Très jeune, Henri Grouès renonce à sa vie de petit bourgeois lyonnais et entre au Couvent des capucins de Crest dans la Drôme pour consacrer sa vie à Dieu.

Il espère devenir prêtre et durant sept années, sa formation consiste à étudier et adorer Dieu. Mais, de constitution fragile (ce qui est presque difficile à croire puisqu'il a vécu jusqu'à quatre-vingt-quatorze ans) il est obligé de quitter le couvent. Est-ce que Dieu réclame vraiment que ses fidèles vivent dans un tel dénuement, une telle austérité, un tel froid au (mé)prix de leur santé ? Mobilisé pendant la seconde guerre mondiale en tant que sous-officier, il devient résistant dans le Vercors, sauve des juifs. Devenu clandestin il fait la rencontre de Lucie Coutaz qui le cache sous un faux nom. Elle devient sa secrétaire, sa compagne, ils vivront ensemble pendant quarante ans, et sera avec lui la fondatrice du mouvement Emmaüs.

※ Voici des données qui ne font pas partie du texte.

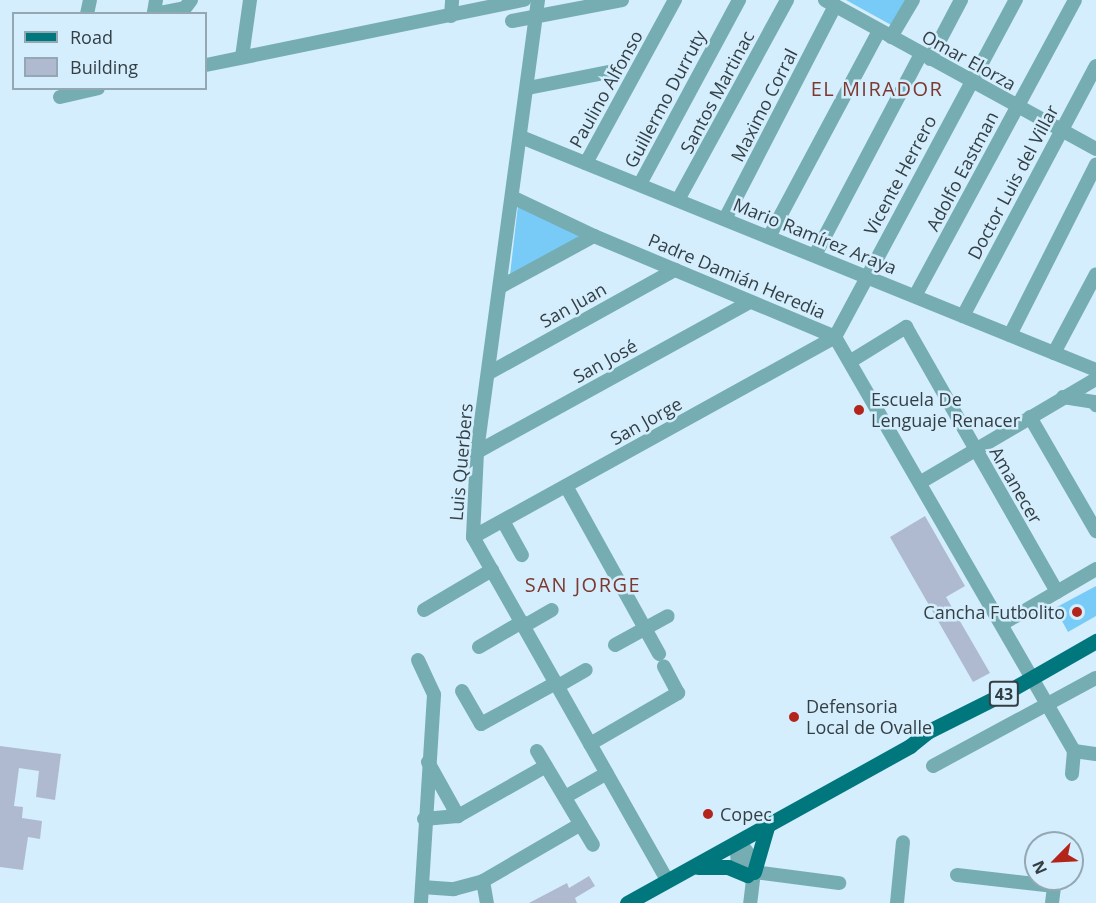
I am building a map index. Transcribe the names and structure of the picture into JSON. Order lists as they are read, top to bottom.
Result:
{
  "streets": {
    "main road": ["43"],
    "street": [
      "Omar Elorza",
      "Paulino Alfonso",
      "Santos Martinac",
      "Guillermo Durruty",
      "Maximo Corral",
      "Adolfo Eastman",
      "Vicente Herrero",
      "Doctor Luis del Villar",
      "Mario Ramírez Araya",
      "Padre Damián Heredia",
      "San Juan",
      "San José",
      "San Jorge",
      "Luis Querbers",
      "Amanecer"
    ]
  },
  "crossings": [
    ["Omar Elorza", "Maximo Corral"],
    ["Omar Elorza", "Adolfo Eastman"],
    ["Omar Elorza", "Vicente Herrero"],
    ["Omar Elorza", "Doctor Luis del Villar"],
    ["Paulino Alfonso", "Mario Ramírez Araya"],
    ["Santos Martinac", "Mario Ramírez Araya"],
    ["Guillermo Durruty", "Mario Ramírez Araya"],
    ["Maximo Corral", "Mario Ramírez Araya"],
    ["Adolfo Eastman", "Mario Ramírez Araya"],
    ["Vicente Herrero", "Mario Ramírez Araya"],
    ["Vicente Herrero", "Padre Damián Heredia"],
    ["Vicente Herrero", "San Jorge"],
    ["Doctor Luis del Villar", "Mario Ramírez Araya"],
    ["Mario Ramírez Araya", "Luis Querbers"],
    ["Padre Damián Heredia", "San Juan"],
    ["Padre Damián Heredia", "San José"],
    ["Padre Damián Heredia", "San Jorge"],
    ["Padre Damián Heredia", "Luis Querbers"],
    ["Padre Damián Heredia", "Amanecer"],
    ["Padre Damián Heredia", "43"],
    ["San Juan", "Luis Querbers"],
    ["San José", "Luis Querbers"],
    ["San Jorge", "Luis Querbers"],
    ["Luis Querbers", "43"]
  ],
  "districts": ["EL MIRADOR", "SAN JORGE"],
  "places": [
    "Escuela De Lenguaje Renacer",
    "Cancha Futbolito",
    "Defensoria Local de Ovalle",
    "Copec"
  ],
  "legend": ["Road", "Building"],
  "north": "bottom left"
}
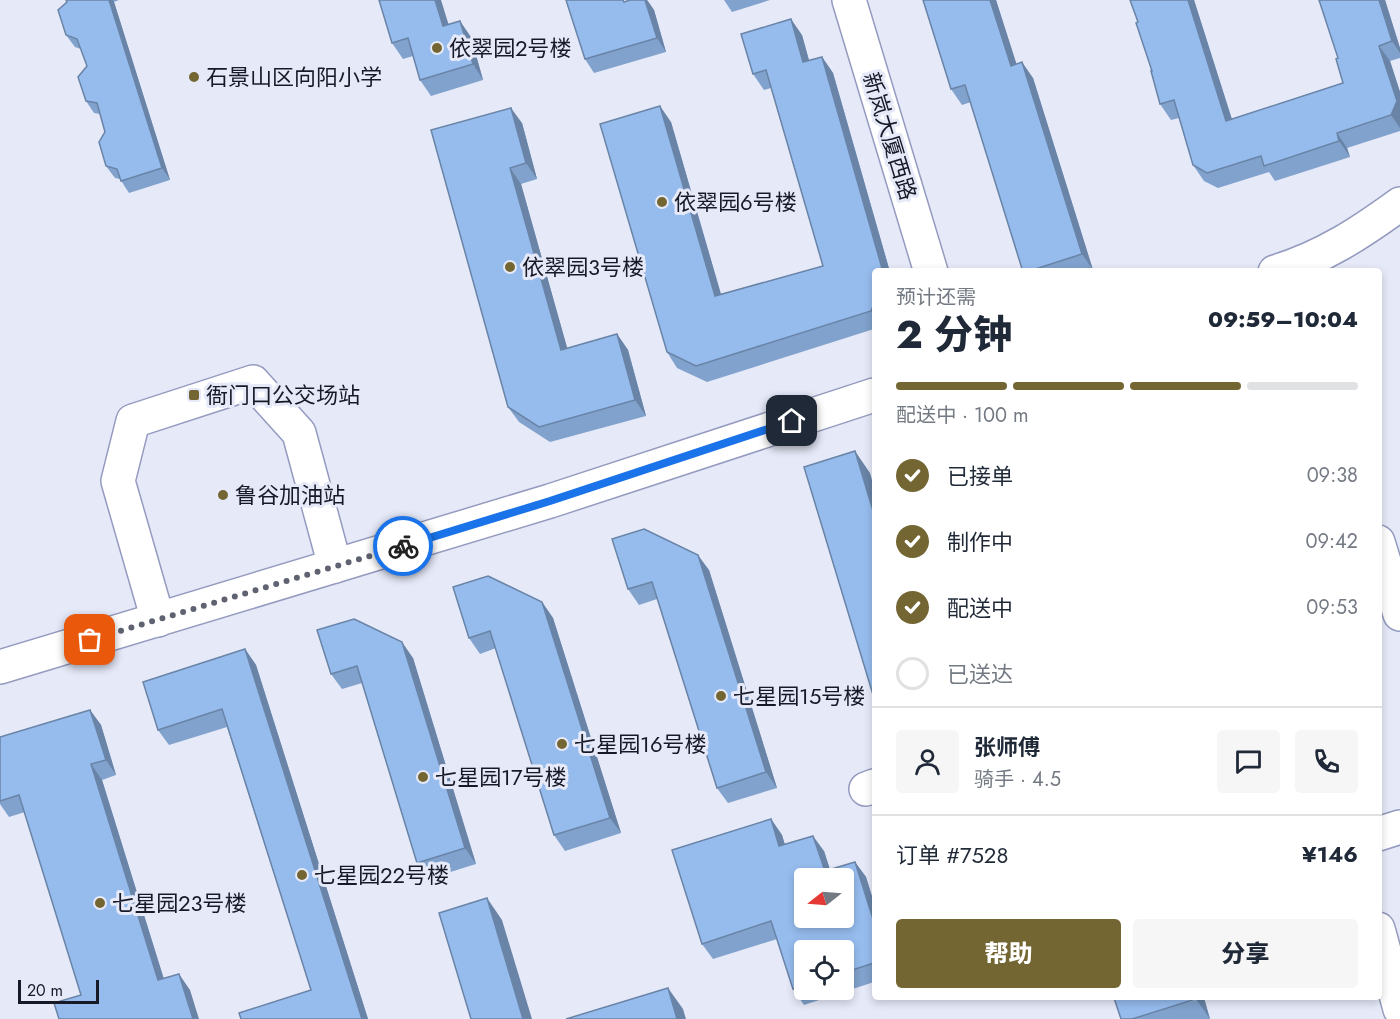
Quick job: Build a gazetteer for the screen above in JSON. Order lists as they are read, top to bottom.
{
  "streets": {
    "street": ["新岚大厦西路"]
  },
  "places": {
    "other": [
      "依翠园2号楼",
      "石景山区向阳小学",
      "依翠园6号楼",
      "依翠园3号楼",
      "鲁谷加油站",
      "七星园15号楼",
      "七星园16号楼",
      "七星园17号楼",
      "七星园22号楼",
      "七星园23号楼"
    ],
    "transit": ["衙门口公交场站"]
  },
  "scale_bar": "20 m",
  "north": "left",
  "page": {
    "heading": ["2 分钟", "预计还需", "09:59–10:04"],
    "panel": [
      "张师傅",
      "骑手 · 4.5",
      "订单 #7528",
      "¥146"
    ],
    "bar": "配送中 · 100 m",
    "list": [
      ["已接单", "09:38"],
      ["制作中", "09:42"],
      ["配送中", "09:53"],
      "已送达"
    ],
    "buttons": ["帮助", "分享"],
    "scale": "20 m"
  }
}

Nous n'en sommes qu'en 1943 et on a l'impression que celui qui est désormais l'Abbé Pierre a déjà vécu mille vies. Il sera aussi miraculeusement rescapé d'un naufrage, survivant aussi d'addiction aux amphétamines pour tenir le coup, d'une interminable hospitalisation forcée de dix-huit mois... mille vies en une et toujours la même bonté, le même dévouement, l'abnégation, et une colère jamais apaisée. Dès la fin de la guerre il est élu député et consacre son salaire aux actions caritatives. Lorsque l'argent manque il n'hésite pas à faire la manche.

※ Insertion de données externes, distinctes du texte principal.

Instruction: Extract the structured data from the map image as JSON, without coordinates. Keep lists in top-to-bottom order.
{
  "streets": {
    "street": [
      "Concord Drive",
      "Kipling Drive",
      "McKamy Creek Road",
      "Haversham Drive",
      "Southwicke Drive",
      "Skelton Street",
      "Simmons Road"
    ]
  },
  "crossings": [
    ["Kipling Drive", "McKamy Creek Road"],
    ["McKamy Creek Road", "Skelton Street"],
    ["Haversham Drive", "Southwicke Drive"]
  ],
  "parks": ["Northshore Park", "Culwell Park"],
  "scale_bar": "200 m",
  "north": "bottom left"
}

J'ai vu d'autres films, rassurez-vous, mais je dois me "débarrasser" de celui-ci car, je n'irai pas par quatre chemins, il m'a bouleversée et j'en suis encore imprégnée vingt-quatre heures après l'avoir vu. J'ai hésité, avancé, reculé, me disant qu'il s'agissait typiquement du genre de film qui tient dans sa bande-annonce, et puis j'ai "pris du retard", et puis il y a tant de films qui sortent et celui-ci pourrait peut-être attendre. Mais finalement et puisque, contrairement à ceux qui se pincent le nez avec un haut le coeur dès qu'ils entendent ou prononcent le mot, je suis plutôt friande des biopics. J'ai bien fait de braver mes réticences. J'ai vu un vrai film de cinéma, avec des images, des décors, des ambiances, des reconstitutions, des cadrages, une interprétation dingue (j'y reviendrai) mais aussi une histoire stupéfiante et surtout j'ai fait la connaissance d'un homme, un héros, une rock-star dont je ne soupçonnais pas l'étendue de l'engagement, de la popularité et surtout des actes. Comme tout le monde, je connais le mouvement Emmaüs et son engagement de lutte contre la pauvreté et l'exclusion mais je connaissais bien peu l'homme à l'origine de ces communautés consacrées à l'entraide envers plus pauvre que soi et à la solidarité.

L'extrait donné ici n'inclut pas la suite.